+++ Dataset records +++

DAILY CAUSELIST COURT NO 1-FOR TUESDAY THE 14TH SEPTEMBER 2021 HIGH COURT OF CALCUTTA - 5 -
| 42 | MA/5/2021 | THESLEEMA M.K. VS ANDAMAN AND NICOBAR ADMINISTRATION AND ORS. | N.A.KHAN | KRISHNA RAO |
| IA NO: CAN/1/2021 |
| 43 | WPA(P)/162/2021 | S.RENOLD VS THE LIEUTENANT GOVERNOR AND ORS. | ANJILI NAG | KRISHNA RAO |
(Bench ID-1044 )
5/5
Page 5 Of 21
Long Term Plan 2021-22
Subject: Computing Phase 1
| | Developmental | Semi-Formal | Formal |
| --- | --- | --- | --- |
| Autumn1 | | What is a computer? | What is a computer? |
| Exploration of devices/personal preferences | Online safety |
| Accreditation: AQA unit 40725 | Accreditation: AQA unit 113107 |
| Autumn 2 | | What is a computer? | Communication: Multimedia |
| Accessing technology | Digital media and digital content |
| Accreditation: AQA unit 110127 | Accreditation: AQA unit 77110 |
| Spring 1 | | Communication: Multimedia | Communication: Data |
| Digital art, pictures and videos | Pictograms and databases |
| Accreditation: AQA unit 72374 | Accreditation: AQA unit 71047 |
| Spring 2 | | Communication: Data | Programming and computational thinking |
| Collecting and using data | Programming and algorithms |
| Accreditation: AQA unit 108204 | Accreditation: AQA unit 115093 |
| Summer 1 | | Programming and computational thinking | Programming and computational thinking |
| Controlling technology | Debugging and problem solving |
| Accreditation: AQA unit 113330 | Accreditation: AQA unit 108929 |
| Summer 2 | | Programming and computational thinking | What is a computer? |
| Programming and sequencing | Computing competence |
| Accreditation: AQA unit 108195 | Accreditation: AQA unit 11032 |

+++
+++ Dataset records +++

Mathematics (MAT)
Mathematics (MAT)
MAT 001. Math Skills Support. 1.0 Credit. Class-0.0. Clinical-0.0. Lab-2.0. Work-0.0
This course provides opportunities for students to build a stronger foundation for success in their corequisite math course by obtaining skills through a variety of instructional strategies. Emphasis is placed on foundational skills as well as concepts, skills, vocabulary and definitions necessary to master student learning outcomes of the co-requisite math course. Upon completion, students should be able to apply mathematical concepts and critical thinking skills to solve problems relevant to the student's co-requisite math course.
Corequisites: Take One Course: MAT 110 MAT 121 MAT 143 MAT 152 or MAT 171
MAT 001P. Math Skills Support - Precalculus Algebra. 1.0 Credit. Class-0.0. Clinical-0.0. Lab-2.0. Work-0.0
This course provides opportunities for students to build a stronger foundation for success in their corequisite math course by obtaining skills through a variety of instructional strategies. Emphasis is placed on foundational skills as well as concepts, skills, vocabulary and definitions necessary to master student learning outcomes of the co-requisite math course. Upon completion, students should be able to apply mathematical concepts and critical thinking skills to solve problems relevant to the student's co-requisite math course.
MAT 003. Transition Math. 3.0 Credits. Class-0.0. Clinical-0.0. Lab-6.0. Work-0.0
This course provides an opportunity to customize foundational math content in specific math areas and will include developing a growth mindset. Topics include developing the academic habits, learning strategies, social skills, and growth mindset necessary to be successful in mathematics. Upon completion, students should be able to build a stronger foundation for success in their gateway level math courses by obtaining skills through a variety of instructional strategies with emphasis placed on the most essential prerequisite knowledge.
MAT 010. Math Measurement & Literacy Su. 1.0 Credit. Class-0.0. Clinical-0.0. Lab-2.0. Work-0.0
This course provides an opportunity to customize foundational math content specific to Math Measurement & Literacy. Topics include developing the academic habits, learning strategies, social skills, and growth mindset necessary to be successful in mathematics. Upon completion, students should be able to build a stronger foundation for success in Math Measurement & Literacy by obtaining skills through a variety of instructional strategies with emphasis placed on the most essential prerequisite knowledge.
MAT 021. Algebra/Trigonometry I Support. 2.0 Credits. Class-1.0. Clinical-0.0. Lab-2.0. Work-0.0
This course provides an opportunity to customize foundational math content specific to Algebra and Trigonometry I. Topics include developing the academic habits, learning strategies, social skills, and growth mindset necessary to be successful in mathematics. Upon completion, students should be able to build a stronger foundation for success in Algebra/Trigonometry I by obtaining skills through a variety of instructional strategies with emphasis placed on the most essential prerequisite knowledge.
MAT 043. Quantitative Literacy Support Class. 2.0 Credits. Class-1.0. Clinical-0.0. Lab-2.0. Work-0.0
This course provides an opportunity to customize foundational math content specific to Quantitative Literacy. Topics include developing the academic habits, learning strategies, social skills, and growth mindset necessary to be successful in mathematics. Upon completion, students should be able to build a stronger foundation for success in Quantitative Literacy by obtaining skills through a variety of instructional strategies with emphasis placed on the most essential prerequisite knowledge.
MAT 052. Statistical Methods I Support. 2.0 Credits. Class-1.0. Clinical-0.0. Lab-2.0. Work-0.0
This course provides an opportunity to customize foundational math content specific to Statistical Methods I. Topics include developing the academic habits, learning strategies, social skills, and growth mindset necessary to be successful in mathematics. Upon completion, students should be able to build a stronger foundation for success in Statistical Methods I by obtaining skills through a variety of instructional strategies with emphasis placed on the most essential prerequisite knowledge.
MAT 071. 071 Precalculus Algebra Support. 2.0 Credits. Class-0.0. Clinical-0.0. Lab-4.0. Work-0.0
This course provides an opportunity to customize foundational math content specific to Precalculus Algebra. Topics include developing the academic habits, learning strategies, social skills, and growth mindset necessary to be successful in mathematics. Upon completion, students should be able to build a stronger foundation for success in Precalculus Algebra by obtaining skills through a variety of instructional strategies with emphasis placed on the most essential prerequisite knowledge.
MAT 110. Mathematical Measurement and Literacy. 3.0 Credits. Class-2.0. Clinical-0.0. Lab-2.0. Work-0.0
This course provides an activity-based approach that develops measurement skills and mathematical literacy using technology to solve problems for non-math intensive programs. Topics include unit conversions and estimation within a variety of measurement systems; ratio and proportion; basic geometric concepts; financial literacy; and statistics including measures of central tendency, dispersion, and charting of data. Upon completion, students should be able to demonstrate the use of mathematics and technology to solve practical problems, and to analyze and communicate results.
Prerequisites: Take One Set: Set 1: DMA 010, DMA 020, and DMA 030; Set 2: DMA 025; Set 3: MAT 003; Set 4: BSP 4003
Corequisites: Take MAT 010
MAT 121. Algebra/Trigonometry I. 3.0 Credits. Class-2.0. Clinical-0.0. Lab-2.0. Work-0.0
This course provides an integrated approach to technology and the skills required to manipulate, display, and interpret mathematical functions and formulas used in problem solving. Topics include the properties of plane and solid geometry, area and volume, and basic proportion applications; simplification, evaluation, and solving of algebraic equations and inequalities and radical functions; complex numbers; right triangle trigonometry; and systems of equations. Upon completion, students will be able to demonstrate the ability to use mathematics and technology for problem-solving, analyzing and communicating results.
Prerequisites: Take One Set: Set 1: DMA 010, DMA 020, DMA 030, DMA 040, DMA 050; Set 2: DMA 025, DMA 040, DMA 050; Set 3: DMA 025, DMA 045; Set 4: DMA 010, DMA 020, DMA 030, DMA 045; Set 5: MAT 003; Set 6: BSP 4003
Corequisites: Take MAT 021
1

+++

## Task directions
Copy out, exactly and alone, the lines of the entries above between the ones holding "Online safety |" and "unit 77110 |", inclusive.

## Response below
| Exploration of devices/personal preferences | Online safety |
| Accreditation: AQA unit 40725 | Accreditation: AQA unit 113107 |
| Autumn 2 | | What is a computer? | Communication: Multimedia |
| Accessing technology | Digital media and digital content |
| Accreditation: AQA unit 110127 | Accreditation: AQA unit 77110 |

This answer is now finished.